初めは困惑していたバングも、一度解体を始めれば興が乗り始め、二人掛かりの作業は進んでいく。食事を取るのと、睡眠以外は作業の時間に割り当てた。
作業開始から二日ほど経った週の半ば、彼らが妻の作ったパストラミサンドを昼食に取っていると、工房の外からロッドを呼ぶ声がした。
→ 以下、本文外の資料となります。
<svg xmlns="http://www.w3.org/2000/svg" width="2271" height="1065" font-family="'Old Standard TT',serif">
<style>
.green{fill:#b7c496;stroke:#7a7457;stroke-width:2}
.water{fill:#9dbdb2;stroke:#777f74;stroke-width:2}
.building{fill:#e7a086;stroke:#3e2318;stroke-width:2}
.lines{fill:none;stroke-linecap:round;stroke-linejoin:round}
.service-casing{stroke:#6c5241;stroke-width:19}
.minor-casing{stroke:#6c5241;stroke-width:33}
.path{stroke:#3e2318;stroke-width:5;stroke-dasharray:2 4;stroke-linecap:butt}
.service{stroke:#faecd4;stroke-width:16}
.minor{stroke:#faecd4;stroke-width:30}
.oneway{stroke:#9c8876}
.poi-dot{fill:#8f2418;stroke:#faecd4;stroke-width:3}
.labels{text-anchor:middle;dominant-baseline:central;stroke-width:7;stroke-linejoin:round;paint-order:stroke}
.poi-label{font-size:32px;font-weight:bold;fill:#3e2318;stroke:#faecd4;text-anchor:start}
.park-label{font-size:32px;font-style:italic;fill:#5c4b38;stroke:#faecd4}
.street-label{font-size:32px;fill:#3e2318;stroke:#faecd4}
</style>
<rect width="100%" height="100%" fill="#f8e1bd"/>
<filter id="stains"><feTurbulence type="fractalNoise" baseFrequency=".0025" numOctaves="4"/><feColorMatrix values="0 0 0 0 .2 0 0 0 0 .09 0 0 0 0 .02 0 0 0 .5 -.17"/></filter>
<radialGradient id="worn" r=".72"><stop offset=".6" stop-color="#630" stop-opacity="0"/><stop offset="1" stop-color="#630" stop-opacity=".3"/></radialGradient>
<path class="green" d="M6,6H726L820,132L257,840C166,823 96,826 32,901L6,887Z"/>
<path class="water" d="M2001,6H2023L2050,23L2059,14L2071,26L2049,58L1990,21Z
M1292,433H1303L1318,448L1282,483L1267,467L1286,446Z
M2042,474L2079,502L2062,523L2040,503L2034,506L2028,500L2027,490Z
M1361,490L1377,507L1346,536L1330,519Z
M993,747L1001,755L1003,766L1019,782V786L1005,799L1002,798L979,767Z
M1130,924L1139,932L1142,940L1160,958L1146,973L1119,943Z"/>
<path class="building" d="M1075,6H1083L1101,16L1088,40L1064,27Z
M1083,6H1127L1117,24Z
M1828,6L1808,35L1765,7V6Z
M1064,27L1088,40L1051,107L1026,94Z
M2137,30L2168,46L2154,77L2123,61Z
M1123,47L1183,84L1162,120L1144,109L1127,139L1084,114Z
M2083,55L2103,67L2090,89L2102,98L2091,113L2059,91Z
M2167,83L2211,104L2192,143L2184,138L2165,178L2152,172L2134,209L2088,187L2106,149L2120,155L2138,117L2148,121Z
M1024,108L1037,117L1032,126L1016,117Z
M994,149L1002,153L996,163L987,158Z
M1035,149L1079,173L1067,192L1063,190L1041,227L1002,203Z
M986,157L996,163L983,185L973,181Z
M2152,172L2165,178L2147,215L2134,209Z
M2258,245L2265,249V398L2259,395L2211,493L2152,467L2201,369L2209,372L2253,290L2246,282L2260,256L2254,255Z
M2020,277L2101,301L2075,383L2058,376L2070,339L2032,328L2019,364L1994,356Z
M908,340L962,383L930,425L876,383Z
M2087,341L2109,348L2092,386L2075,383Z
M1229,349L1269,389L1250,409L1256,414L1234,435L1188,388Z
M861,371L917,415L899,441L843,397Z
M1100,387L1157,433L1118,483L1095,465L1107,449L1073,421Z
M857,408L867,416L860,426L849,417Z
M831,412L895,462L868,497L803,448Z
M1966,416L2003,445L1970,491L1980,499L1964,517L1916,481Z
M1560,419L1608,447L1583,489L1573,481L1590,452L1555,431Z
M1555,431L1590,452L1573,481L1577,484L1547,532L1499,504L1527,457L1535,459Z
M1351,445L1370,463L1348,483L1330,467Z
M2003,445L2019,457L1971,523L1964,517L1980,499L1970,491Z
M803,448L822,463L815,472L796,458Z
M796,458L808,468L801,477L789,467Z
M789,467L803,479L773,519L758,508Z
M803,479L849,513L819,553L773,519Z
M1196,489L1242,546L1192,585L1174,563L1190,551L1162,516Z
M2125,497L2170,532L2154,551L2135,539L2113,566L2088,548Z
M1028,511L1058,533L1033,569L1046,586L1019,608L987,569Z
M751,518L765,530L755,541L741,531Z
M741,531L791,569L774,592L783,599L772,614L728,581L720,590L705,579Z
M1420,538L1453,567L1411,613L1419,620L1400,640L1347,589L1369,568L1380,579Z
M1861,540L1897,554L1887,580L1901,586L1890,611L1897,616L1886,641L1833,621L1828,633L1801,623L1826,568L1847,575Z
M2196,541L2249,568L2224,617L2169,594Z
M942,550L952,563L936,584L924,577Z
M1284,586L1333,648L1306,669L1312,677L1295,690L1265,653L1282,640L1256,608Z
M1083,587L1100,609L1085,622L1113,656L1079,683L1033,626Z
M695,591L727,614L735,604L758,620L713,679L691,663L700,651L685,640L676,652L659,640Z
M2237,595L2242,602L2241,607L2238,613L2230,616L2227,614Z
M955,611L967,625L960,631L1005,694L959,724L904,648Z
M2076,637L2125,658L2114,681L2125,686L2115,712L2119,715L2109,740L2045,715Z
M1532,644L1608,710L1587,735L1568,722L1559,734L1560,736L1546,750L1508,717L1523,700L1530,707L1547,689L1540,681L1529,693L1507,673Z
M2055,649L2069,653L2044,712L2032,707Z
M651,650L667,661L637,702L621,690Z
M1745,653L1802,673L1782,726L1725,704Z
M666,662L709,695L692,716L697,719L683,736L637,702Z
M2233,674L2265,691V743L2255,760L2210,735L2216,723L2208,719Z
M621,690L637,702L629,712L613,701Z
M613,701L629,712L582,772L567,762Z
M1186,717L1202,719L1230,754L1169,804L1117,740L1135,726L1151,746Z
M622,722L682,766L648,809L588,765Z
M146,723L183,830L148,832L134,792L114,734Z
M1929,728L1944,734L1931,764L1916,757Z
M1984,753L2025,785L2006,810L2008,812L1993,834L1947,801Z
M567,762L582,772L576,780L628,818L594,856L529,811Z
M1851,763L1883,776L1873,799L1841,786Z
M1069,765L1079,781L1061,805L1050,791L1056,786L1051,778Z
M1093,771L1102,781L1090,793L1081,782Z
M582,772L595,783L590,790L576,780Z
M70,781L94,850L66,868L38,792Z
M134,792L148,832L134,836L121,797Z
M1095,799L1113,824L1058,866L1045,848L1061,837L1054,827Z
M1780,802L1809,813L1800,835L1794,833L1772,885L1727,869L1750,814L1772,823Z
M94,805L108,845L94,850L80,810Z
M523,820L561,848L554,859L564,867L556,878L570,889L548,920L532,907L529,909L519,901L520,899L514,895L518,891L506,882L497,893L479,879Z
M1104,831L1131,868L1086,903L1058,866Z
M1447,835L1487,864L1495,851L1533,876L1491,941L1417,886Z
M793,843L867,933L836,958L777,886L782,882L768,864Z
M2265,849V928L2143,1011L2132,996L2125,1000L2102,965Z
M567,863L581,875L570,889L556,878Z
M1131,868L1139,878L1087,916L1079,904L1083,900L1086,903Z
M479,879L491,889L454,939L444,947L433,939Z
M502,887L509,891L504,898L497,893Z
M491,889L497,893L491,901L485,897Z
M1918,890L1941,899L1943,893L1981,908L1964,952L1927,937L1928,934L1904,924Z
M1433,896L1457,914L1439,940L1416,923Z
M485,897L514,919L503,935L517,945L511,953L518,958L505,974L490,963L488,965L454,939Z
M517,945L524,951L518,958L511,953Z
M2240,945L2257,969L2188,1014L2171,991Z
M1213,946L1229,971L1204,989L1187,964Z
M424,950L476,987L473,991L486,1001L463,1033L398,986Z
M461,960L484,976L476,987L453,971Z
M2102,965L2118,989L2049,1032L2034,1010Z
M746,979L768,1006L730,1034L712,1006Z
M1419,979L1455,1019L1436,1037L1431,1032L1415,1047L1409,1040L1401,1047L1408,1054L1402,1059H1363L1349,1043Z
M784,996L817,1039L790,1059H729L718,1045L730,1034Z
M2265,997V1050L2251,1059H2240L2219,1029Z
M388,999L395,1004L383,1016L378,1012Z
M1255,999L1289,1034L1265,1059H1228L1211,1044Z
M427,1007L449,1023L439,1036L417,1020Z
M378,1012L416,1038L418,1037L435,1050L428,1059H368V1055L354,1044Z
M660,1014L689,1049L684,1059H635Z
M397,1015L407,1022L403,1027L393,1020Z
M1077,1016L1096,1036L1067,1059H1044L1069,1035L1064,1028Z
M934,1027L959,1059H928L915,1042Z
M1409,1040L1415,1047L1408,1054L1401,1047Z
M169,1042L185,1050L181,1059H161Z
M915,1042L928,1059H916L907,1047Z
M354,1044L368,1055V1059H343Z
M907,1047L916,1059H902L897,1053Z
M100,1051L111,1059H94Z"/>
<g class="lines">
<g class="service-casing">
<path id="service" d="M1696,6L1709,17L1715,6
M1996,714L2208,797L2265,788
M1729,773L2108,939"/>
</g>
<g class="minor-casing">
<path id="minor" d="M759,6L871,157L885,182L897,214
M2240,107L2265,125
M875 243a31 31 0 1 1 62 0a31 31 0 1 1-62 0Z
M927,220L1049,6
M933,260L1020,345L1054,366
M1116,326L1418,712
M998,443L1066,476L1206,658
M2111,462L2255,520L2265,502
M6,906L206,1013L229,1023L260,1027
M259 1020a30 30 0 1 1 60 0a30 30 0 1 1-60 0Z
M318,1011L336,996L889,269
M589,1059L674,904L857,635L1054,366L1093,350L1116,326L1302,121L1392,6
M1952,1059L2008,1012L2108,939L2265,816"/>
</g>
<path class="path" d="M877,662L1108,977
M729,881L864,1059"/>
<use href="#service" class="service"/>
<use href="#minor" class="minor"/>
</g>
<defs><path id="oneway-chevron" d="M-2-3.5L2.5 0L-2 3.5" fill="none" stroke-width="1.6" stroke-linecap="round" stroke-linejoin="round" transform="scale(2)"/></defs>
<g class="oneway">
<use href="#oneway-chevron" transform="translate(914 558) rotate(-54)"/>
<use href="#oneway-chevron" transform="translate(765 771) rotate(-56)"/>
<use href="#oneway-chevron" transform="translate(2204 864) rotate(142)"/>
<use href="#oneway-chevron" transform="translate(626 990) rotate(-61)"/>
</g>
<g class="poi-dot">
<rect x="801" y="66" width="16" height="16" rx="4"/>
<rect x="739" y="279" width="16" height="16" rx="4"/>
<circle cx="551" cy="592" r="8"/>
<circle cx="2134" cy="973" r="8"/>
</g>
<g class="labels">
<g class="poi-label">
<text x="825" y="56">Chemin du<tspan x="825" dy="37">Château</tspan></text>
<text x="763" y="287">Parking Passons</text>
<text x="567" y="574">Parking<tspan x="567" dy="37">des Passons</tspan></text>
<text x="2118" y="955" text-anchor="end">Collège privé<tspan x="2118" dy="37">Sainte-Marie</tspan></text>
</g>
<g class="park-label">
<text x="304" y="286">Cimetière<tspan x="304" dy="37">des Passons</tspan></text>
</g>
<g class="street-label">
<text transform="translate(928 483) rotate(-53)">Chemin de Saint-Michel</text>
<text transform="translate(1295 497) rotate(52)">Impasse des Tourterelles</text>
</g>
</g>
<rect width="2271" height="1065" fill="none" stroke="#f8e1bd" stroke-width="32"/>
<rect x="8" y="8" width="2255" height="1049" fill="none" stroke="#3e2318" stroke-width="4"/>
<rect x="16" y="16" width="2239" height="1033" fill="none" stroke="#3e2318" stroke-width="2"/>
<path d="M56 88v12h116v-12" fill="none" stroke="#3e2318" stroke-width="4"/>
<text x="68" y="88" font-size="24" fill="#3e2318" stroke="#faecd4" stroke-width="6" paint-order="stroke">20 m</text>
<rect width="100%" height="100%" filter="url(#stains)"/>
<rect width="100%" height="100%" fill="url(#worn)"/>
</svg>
「ロッドさーん、こんにちはー」アーリの声であった。「あのー、いませんかー?」
「おー、アーリちゃんか」ロッドはサンドを包み紙に戻し、物置部屋から出ていく。「今日はどうした? 少しばかり忙しいんだが——」
ロッドはアーリが持ってきた物に驚き、口の中に残っていたパンを急に飲み込み、文字通り言葉に詰まってしまった。彼女が持ってきたのは、二メートル近い長さの丸みを帯びた機械であった。前後には太い車輪が付けられ、辛うじてなにかの乗り物であることは理解できた。
だが、それがなければ彼女が、巨大な黒い毛皮の怪物を引き摺って現れたのかと見紛うほどであった。現にロッドが一瞬見た時、怪物の頭部に横から生える二本の銀色の角を握りながら、アーリが怪物を引っ張っているのかと間違えて言葉を詰まらせたのだった。